Vidas humanas importam e, quase sempre, as ferramentas para evitar tragédias estão à mão, basta conhecê-las para utilizá-las 

O que verdadeiramente mata em ocorrências de incêndio é, quase sempre, a fumaça. A legislação e normas, no Brasil, só começaram a ser discutidas após tragédias de grandes proporções. Em São Paulo, por exemplo, tivemos na década de 1970 duas grandes ocorrências que deram início à busca de soluções: edifícios Andraus e Joelma.

Recentemente, na cidade de Santa Maria, no Rio Grande do Sul, tivemos a imensurável tragédia da boate Kiss, na madrugada do dia 27 de janeiro de 2013, que custou 242 mortes e 680 feridos. O desrespeito às normas mínimas de segurança foi a causa.

Nunca é demais chamar atenção para o tema. E, nada melhor para mostrar a sua relevância do que entregar a advertência a pioneiros do mercado. Assim, chamamos a colaborar com a revista dois dos mais significativos profissionais da área: o engenheiro Duílio Terzi, que desde a década de 1980 estuda a questão e colabora com as autoridades da Cidade de São Paulo para melhor municia-las; e o engenheiro e Coronel do Corpo de Bombeiros de São Paulo, Carlos Cotta, um dos batalhadores para a criação e implantação da Norma da corporação paulista, exemplo para outras distribuídas pelo país.

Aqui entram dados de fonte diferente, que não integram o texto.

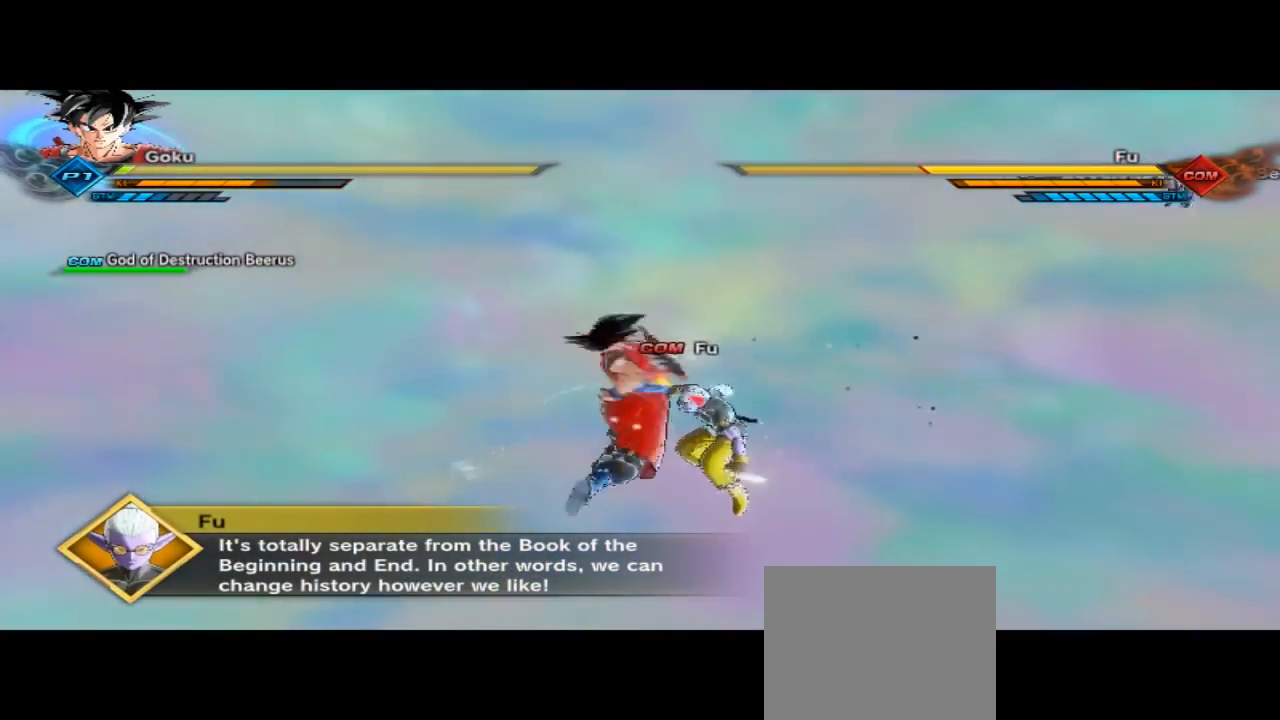
{"buttons": ["X"], "left_stick": "center", "right_stick": "center", "button_events": [[200, "X", "up"], [467, "X", "down"]]}
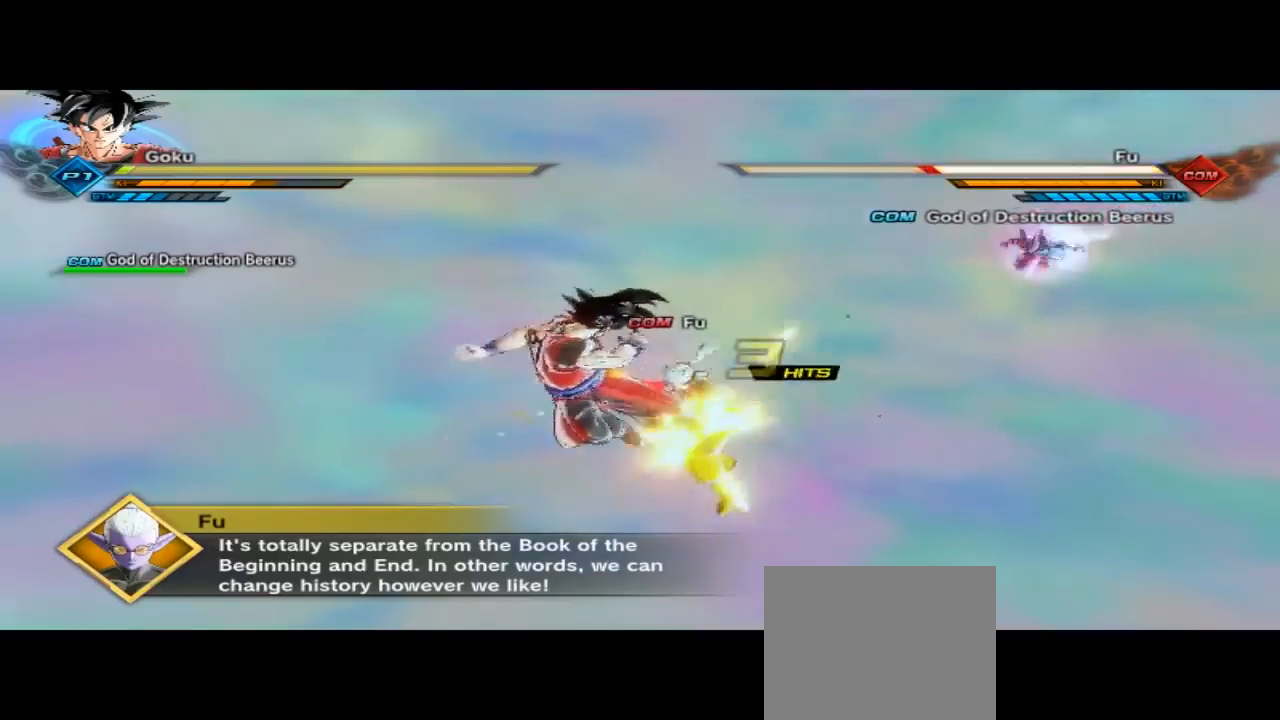
{"buttons": ["X"], "left_stick": "center", "right_stick": "center", "button_events": [[300, "X", "up"], [400, "X", "down"]]}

O que deve ser observado ao se projetar sistemas de pressurização de escadas

Por Carlos Cotta Rodrigues

O primeiro grande problema está relacionado com o profissional que elabora o projeto de pressurização de escadas. O que mais tenho visto são profissionais, muitas vezes, especialistas em ar condicionado, mas que não conhecem absolutamente os conceitos atrelados à norma da ABNT NBR 14880 ou IT-13 do Corpo de Bombeiros de São Paulo (copiada por outros corpos de bombeiros).

A segunda grande preocupação é com a captação de ar do sistema. Tal captação do ar, que deve ser externo à edificação, deve possuir risco zero de captação de fumaça. Como a grande maioria dos ventiladores são posicionados nos pavimentos subsolo, não é incomum verificarmos a existência de venezianas de captação junto a sua rampa de acesso. Outro erro comum de muitos analistas dos corpos de bombeiros é o fato de considerarem que toda captação de ar externo, posicionado no pavimento subsolo, é sempre de risco. Se a captação for realizada de uma parede cega (parede externa da edificação, sem qualquer abertura), não há o que questionar, tal risco é zero. Logicamente que essa parede cega deve possuir resistência ao fogo de no mínimo 120 minutos.

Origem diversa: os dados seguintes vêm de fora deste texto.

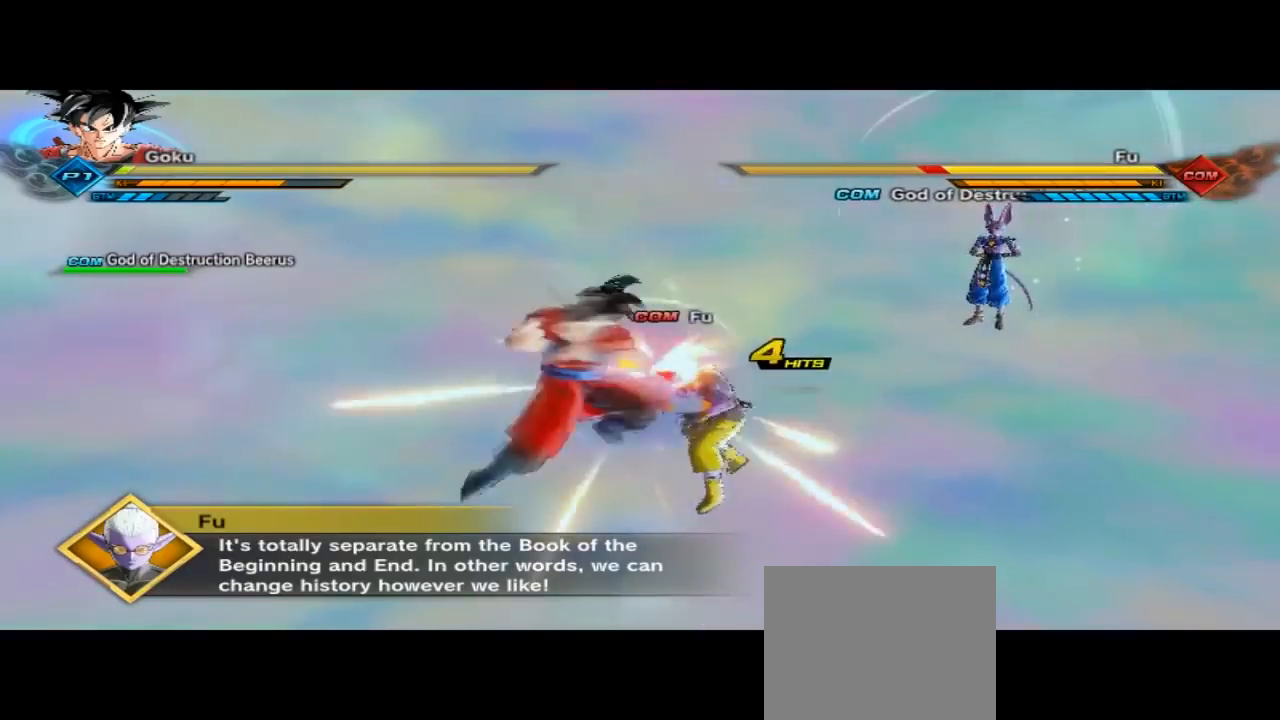
{"buttons": ["X"], "left_stick": "center", "right_stick": "center", "button_events": [[33, "X", "up"], [100, "X", "down"], [233, "X", "up"], [267, "X", "down"]]}
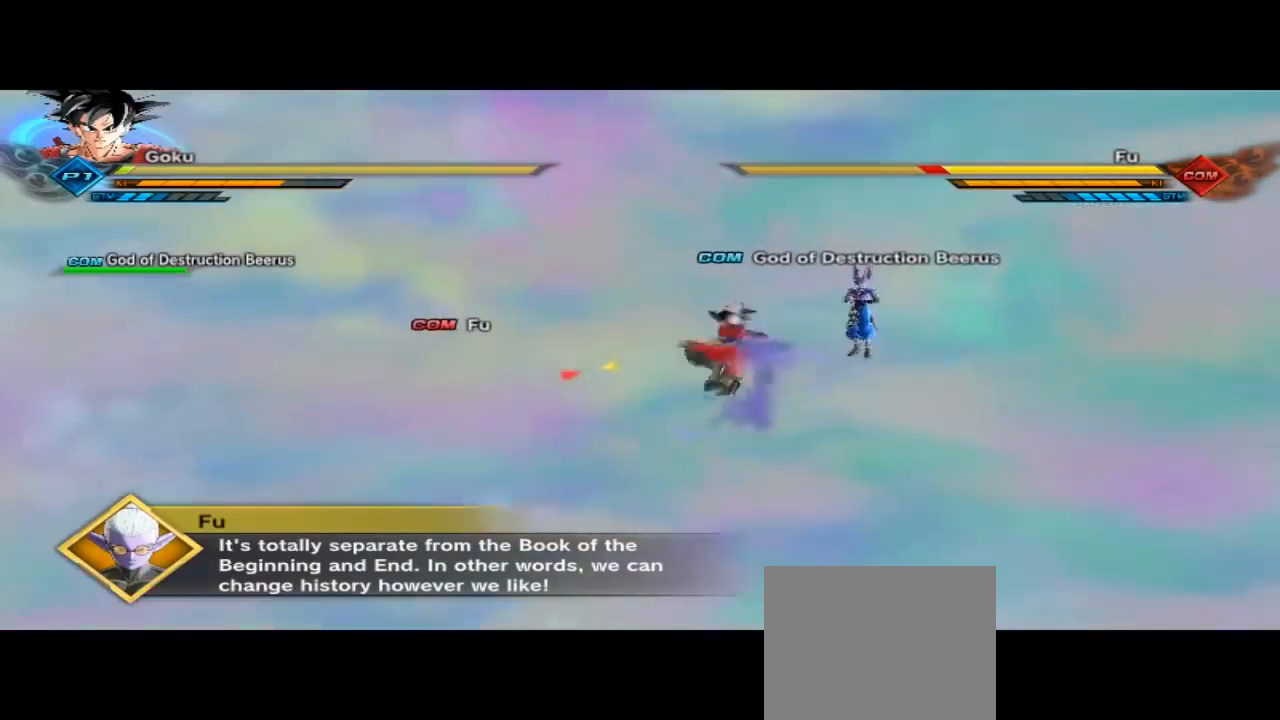
{"buttons": ["X"], "left_stick": "left", "right_stick": "center", "button_events": [[33, "X", "up"], [367, "X", "down"]]}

O posicionamento dos ventiladores em ambientes compartimentados costuma ser outro erro. Como, normalmente, as casas de máquinas dos sistemas de pressurização de escadas ficam posicionadas nos pavimentos subsolo e ocupam uma área considerável, existem conflitos entre os espaços necessários para vagas de veículos e o espaço necessário para uma casa de máquinas do sistema de pressurização de escadas. Neste quesito, a falta de capacitação dos arquitetos torna-se fator preponderante.

Aliado a isto, os pés-direitos desses subsolos, por serem baixos e cheios de vigas e demais instalações, não facilitam em nada o posicionamento dos dutos de distribuição, que levam o ar pressurizado dos ventiladores ao duto vertical no interior da escada pressurizada.

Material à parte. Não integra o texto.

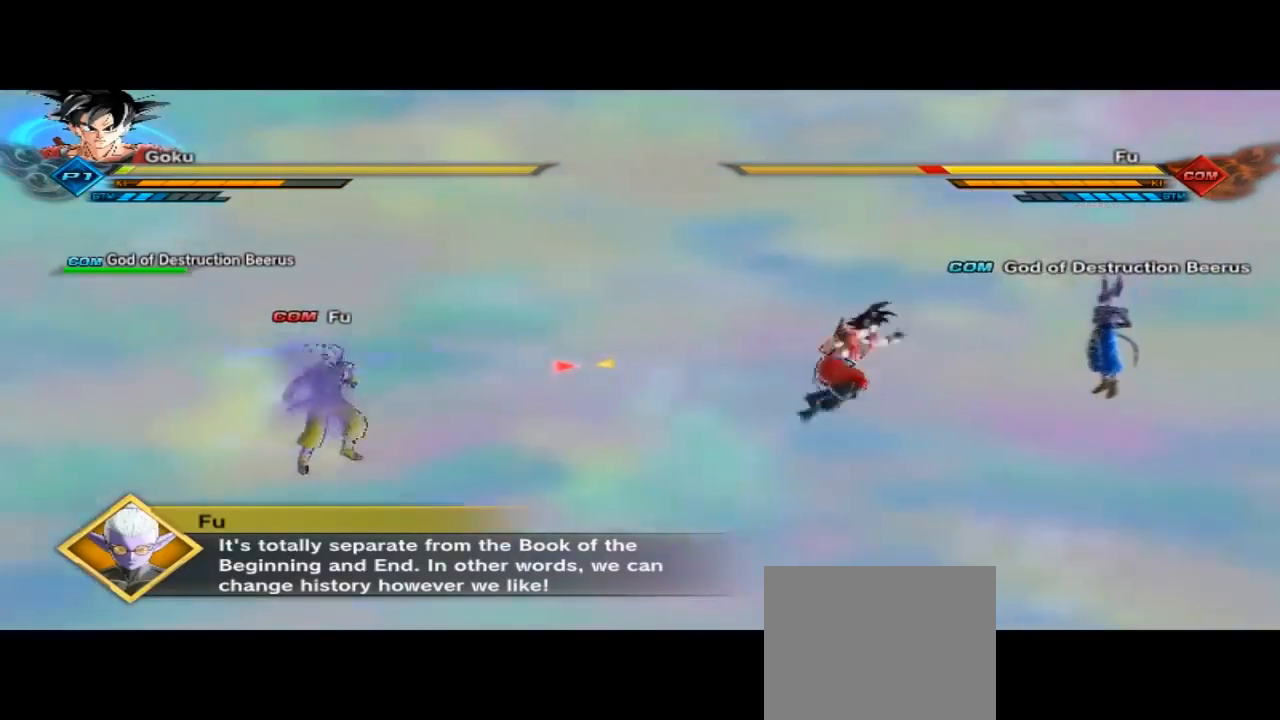
{"buttons": ["X"], "left_stick": "left", "right_stick": "center", "button_events": [[33, "X", "up"], [300, "X", "down"], [333, "X", "up"], [400, "X", "down"]]}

Um dos erros mais comuns e catastróficos é o posicionamento do dumper de sobrepressão (dispositivo responsável pela limitação da pressão no interior da escada pressurizada) no interior do duto de pressurização de escadas. O dumper de sobrepressão é um dispositivo que deve controlar a pressão do interior da escada pressurizada e não controlar a pressão do interior do duto de pressurização desta escada. O dumper de sobrepressão deve ser instalado na parede da escada pressurizada em contato com o ambiente externo, evitando-se o efeito vento.

Muitos profissionais incompetentes apresentam com projeto de pressurização de escadas somente os valores de vazão estabelecidos pelas regras de cálculo da IT-13. Um sistema de pressurização de escadas não existe se não forem calculadas as vazões e a pressão do sistema. A falta de capacitação dos analistas dos corpos de bombeiros, os quais não são treinados e não conhecem a forma correta de cálculo, para avaliarem tais projetos ajudam a piorar esta situação. É a típica fotografia de um cego conduzindo outro.

Recentemente ofereci meu processo de cálculo a alguns corpos de bombeiros de maneira gratuita. Continuo aguardando a resposta deles. O processo de cálculo que utilizo está de acordo com os memoriais desenvolvidos pelo Engenheiro Raul Bolliger Júnior, grande especialista da Smacna.

Erros consideráveis ocorrem quando se desconsideram o denominado “Efeito do Sistema” nos ventiladores. Tal erro, certamente, impede o adequado e projetado desempenho.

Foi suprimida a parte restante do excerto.